Quantization (physics)

Quantization is to be modified in the theoretical description of a physical system of the step in which results, concepts or methods of classical physics so that quantum physical observations are reproduced correctly on the system. Among other things, by the quantization of many measurable parameters are explained, such as the presence of certain discrete energy values ​​at the excitation levels of an atom.

From 1900 to the beginning of quantum physics, quantization meant essentially that using certain rules according to classical physics, the possible processes and those states were excluded from the that contradicted the observations. This identifies the older quantum theories, among them such as the famous Bohr model of the atom. Werner Heisenberg and Erwin Schrödinger found 1925/26, independently of one another in two ways, as has been held the results of classical mechanics to modify their basic concepts and equations to predict the resulting quantum physical observations correctly. It began the development of modern quantum mechanics. The common basis of these two paths is called the canonical quantization. The canonical quantization can be carried out also for physical fields and was from 1927 to the framework of quantum field theory.


Older Quantum Theory (1900 - 1925)

The first rule for quantization was given in 1900 by Max Planck in order to calculate the means of classical statistical physics, the spectrum of thermal radiation can.

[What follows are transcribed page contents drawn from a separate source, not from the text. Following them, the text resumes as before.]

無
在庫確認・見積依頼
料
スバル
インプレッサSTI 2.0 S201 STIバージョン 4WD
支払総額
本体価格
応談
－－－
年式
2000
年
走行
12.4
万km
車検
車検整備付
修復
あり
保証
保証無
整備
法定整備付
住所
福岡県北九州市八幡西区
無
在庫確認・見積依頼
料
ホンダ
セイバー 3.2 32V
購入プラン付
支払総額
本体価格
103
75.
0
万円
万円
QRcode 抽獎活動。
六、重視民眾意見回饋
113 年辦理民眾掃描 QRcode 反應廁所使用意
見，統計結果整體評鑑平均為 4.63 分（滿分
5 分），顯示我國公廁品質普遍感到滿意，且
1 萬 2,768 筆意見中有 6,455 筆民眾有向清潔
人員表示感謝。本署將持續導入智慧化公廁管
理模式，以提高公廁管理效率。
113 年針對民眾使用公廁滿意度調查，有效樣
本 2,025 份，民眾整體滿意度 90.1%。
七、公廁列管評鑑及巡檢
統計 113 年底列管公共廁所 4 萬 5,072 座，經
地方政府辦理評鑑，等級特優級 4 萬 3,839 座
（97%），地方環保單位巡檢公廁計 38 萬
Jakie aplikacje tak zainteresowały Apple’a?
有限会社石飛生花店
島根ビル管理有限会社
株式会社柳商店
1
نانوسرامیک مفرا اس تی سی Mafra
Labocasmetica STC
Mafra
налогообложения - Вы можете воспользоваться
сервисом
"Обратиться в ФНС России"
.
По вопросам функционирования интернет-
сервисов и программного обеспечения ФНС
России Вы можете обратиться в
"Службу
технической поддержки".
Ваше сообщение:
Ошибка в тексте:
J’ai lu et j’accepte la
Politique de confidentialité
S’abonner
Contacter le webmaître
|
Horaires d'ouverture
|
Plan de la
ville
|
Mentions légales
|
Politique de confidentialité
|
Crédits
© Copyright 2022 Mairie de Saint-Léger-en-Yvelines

This time, referred to as quantum hypothesis rule is: The energy exchange between matter and electromagnetic radiation of frequency occurs only in quanta of size, that is, it is quantized. It is the constant of Planck's constant.

The idea that there is a harmonic oscillator, which supplies the electromagnetic field energy or decreases, passes to the statement that he can not be excited with any selectable energy but has only states with discrete equidistant energy levels in the distance. This selection from the continuum of classically allowed states can be derived from the more general assumption of each condition stressful in the phase space volume of size (per spatial dimension ). Equivalent is the claim which the phase-integral of a state for each coordinate can only integer multiples of accept ( Bohr - Sommerfeld quantum condition ):

This is a ( generalized) spatial coordinate and the corresponding ( canonical ) momentum, in the sense of classical mechanics in their formulation to Hamilton or Lagrange.

Quantum mechanics (from 1925)

Quantum mechanics modifies the Hamiltonian mechanics to the effect that the position and momentum coordinates no longer numerical values ​​("c - number" for " classical number) " correspond, but operators ( "q - number" for "quantum number" ). The Hamiltonian becomes the Hamiltonian. Such variables are called observables, their possible values ​​are given by the eigenvalues ​​of the corresponding operator, the distributed continuously or discretely, depending on the operator ( quantized ) can be. The deviations from the results of classical mechanics arise from the fact that these operators do not commute with each other in products. In particular, the Bohr - Sommerfeld quantum condition is obtained as an approximation. The requirement to replace the classical Hamiltonian of the variables that are referred to in the Hamiltonian mechanics as a pair of canonically conjugate coordinates by suitable operators is also called the first canonical quantization or quantization.

Quantum Electrodynamics ( 1927 )

The quantum electrodynamics is based on the classical field equations (in this case the Maxwell equations ) in Hamiltonian form and quantizes them according to the model of first quantization. From the operators of the field strength and the associated canonical momentum can be formed up and lowering operators that change the energy of the field at a time. This is like the position and momentum operators of the harmonic oscillator, but has here the importance of an increase or decrease of the number of photons, that is, the field quanta of the electromagnetic field. In a sense here so the particle itself becomes a quantum theoretical measurement variable ( observable ) with quantized eigenvalues ​​, which is why the term second quantization is used for the whole process.

Other quantum field theories (from 1934)

Since not only photons, but all particles can be created and destroyed, they are treated in quantum field theory as a field quantum of their respective fields. If the Hamiltonian (or Lagrangian ) of the field concerned no classical models exist, this is placed at the beginning of the theoretical treatment in the form of an approach. The quantization is performed on the model of quantum electrodynamics by introducing up-and- lowering operators. They are referred to here as creation and annihilation operators. The commutation relations, where they meet are either determined as in quantum electrodynamics ( as commutators ), or with a change of sign as anticommutators. In the first case, the field quanta arise as bosons, in the second case as fermions. This method is referred to as the canonical field quantization.